案内された先で男が見たのは、ベッドの上に座った、包帯をグルグル巻きにされた賊長の姿だった。

付き添っている手下は、床に膝をつき深く頭を垂れていた。



「申し訳御座いません!」

「ほう・・これは、失敗した、ということかな?貴様ほどの男がそのザマだとは、思ってもいなかったことだ・・・」

「はい。件のお方はかなり手強く、また兵士たちも想像以上に粒ぞろいで。貴方様にはわざわざお越しいただいたのに成果をお渡しできず、真に不甲斐なきことで御座います」



そう言って賊長は、深く頭を垂れた。

手下たちは床に頭を擦らんばかりに下げたまま、微動だにしない。


賊長に巻かれた包帯には血が滲んでおり、かなりの深手を負っていることは、男には容易に分かっていた。

顔色は悪く、息も荒い。

恐らく熱も高く出ているだろうに、それでも気丈に受け答える気概は、流石賊長といったところだ。

常人であれば体を起こすことも出来ない筈だ。

思った以上に、守りは堅く、この旅の為に、出来うる限りの策を講じてきたのだろうと思えた。



―――ギディオン王国アラン王子、流石、隙のない男。

かなり手強い。

だが、この世に完璧な人間などいない。

必ず、穴がある筈だ。
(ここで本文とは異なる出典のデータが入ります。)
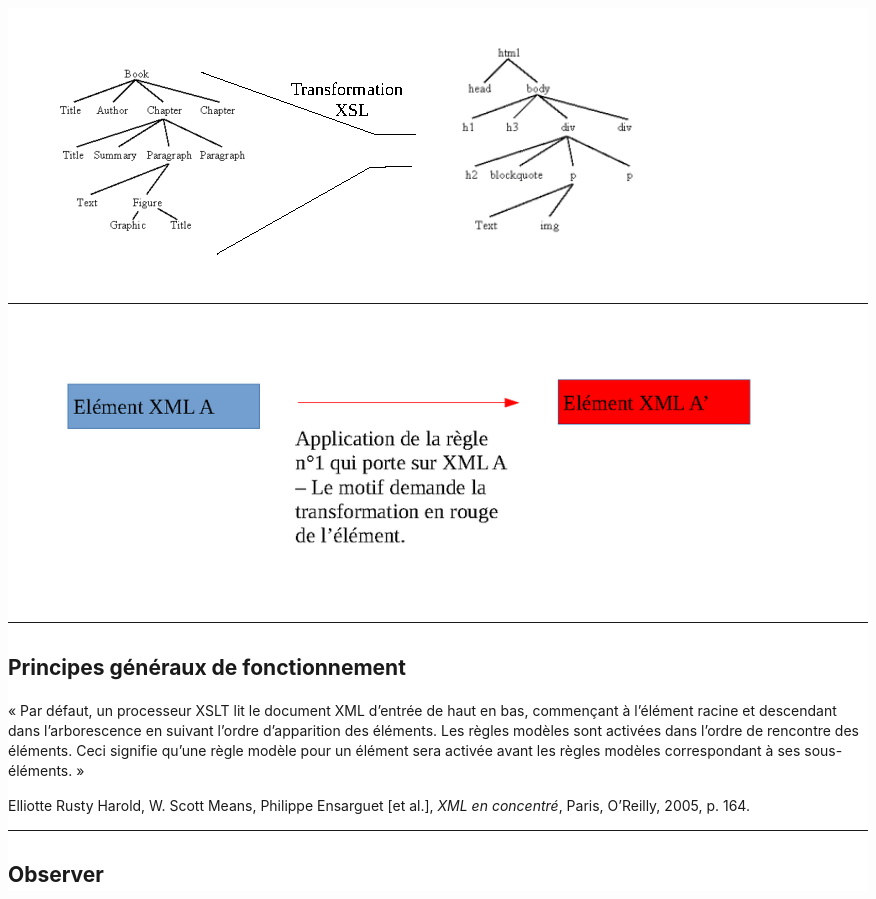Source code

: ![300% center](img/Trans-XSLT.png)




---


![image motif](img/motif.png)


---

## Principes généraux de fonctionnement 

« Par défaut, un processeur XSLT lit le document XML d’entrée de haut en bas, commençant à l’élément racine et descendant dans l’arborescence en suivant l’ordre d’apparition des éléments. Les règles modèles sont activées dans l’ordre de rencontre des éléments. Ceci signifie qu’une règle modèle pour un élément sera activée avant les règles modèles correspondant à ses sous-éléments. »

Elliotte Rusty Harold, W. Scott Means, Philippe Ensarguet [et al.], *XML en concentré*, Paris, O’Reilly, 2005, p. 164.

---

## Observer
必ず―――



「まあ、いいだろう・・・。賊長は、早く傷を癒せ。数日後に、また来る」



男は手下の一人に見送られ屋敷の外に出た。

空に浮かぶ月は、雲に朧な影を映している。

月の祝福を受ける国、ギディオン王国。

平穏で緑豊かな美しい国。



―――我が欲するものは、近くて、遠い。




「まだ、チャンスはある。そう。いくらでも、この国にいる限り―――」




男は燃えるような光を瞳に宿し、拳を強く握りしめて空に掲げた。



―――必ずだ。必ず、この手に。